Transportation Secretary Pete Buttigieg said Thursday that he and Vice President Kamala Harris are “squarely focused on the job at hand,” downplaying speculation that they could become rivals for the Democratic nomination in 2024 to replace an unpopular President Biden.
“It’s 2021,” Mr. Buttigieg told reporters on Air Force Two on a trip with Ms. Harris to North Carolina. “And the whole point of campaigns and elections is when they go well, you get to govern. And we are squarely focused on the job at hand.”
He said he is “excited to be part of a team led by the president and the vice president, and I think the teamwork that got us to this point is really just beginning.”
Mr. Buttigieg and the vice president traveled to Charlotte to tour transportation facilities and highlight the administration’s $1.2 trillion infrastructure package signed into law last month.
The transportation secretary seemed to go out of his way to give credit to the embattled Ms. Harris.
“As transportation secretary, I get to be the face of a lot of these [infrastructure] investments that we’re doing, but we would not be here without the leadership of the vice president as well as the president; of course,” Mr. Buttigieg said.
The trip is being watched more closely than usual because of political infighting in the administration and Ms. Harris’ plummeting job approval ratings, which fell to a record low of 28% in one poll last month.
Just as the pair departed Washington, the White House announced that top Harris adviser Symone Sanders was leaving her job after less than a year in office.
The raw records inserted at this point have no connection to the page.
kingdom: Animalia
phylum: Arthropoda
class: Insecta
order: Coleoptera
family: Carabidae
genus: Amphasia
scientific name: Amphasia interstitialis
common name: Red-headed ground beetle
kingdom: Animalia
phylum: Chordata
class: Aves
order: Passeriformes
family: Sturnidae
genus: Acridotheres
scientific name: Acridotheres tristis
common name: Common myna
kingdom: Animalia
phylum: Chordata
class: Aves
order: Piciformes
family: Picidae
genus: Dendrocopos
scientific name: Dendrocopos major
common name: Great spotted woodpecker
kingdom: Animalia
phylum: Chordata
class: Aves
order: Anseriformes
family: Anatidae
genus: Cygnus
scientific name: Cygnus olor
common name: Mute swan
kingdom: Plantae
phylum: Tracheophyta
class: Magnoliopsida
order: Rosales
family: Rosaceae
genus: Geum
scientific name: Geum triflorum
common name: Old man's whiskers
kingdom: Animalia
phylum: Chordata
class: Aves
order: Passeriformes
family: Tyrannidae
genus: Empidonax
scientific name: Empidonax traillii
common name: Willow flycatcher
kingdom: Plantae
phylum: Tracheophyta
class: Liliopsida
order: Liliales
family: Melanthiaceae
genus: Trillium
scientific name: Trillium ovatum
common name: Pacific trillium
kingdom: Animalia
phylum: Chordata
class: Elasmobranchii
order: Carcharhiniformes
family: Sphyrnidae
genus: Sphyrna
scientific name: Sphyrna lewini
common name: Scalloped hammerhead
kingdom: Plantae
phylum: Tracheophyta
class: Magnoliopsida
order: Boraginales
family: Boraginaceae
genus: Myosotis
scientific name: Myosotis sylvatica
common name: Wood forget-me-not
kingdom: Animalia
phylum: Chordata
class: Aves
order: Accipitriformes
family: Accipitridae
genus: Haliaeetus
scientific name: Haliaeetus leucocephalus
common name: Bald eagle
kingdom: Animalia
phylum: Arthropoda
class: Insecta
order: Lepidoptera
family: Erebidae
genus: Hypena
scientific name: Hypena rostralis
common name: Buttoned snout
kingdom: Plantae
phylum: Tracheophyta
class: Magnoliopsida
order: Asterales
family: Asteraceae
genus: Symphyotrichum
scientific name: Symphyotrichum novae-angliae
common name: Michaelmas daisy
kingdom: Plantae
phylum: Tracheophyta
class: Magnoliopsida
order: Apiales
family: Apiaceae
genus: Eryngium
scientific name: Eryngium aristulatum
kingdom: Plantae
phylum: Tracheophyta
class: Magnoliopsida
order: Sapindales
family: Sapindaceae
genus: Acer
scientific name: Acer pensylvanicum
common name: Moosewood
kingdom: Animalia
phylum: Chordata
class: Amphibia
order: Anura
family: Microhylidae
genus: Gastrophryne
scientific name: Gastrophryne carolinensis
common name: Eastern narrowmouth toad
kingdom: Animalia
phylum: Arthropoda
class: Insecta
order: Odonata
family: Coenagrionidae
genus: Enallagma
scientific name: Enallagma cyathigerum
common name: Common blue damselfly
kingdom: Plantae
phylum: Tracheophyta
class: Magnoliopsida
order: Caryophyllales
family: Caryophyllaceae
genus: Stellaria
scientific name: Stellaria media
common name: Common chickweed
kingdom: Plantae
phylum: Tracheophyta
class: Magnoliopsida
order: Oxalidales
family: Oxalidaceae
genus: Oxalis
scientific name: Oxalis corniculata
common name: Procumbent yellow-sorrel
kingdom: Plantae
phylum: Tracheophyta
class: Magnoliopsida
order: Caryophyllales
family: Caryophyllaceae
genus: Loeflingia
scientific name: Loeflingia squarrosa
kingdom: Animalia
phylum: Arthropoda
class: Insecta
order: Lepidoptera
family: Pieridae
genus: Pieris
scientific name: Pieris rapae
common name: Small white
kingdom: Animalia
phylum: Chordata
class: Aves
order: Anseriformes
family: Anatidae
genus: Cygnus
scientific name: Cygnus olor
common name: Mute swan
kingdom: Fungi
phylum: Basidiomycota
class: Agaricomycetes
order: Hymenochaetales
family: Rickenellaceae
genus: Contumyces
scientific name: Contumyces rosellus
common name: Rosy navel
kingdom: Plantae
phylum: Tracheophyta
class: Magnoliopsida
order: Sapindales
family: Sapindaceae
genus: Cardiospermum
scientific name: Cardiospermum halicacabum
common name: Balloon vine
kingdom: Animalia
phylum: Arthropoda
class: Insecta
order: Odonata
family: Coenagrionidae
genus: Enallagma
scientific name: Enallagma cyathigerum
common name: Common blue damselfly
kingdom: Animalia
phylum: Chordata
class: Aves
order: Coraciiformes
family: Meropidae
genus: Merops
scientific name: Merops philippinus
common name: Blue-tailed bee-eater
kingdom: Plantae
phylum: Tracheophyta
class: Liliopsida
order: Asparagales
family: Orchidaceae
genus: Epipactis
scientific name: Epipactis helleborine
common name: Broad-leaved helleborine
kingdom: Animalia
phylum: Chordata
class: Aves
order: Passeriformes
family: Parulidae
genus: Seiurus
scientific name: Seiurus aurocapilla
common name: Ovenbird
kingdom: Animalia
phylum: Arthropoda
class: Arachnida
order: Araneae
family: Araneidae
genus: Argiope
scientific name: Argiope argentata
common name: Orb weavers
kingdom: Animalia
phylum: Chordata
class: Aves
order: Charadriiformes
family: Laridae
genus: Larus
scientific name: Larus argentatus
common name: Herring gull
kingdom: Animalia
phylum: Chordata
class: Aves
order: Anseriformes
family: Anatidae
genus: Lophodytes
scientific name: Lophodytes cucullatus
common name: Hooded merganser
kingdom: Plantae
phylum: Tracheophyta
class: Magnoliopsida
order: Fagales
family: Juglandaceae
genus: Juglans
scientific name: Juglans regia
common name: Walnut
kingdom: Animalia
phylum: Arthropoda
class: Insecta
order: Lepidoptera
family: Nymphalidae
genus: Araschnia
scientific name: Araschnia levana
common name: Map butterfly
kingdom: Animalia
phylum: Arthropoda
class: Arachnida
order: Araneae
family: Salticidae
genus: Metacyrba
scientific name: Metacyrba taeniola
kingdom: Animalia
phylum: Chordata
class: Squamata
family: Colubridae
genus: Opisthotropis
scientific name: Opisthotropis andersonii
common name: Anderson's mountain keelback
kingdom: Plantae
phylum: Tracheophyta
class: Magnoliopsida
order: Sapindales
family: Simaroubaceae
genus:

Her departure follows the resignation of communications director Ashley Etienne, who quit the vice president’s team two weeks ago.
Former Trump White House chief of staff Reince Priebus said drama “happens in every administration, but it’s another thing when you’re completely ineffective.”
“These two people, the president and the vice president, are completely unusable on the campaign trail,” Mr. Priebus said on Fox News. “People would run through a wall for Trump, and the same was true for Barack Obama. The core support was very strong.”
But he said Mr. Biden and Ms. Harris are “not delivering any policies to their base. So [White House] communicators are the first ones out.”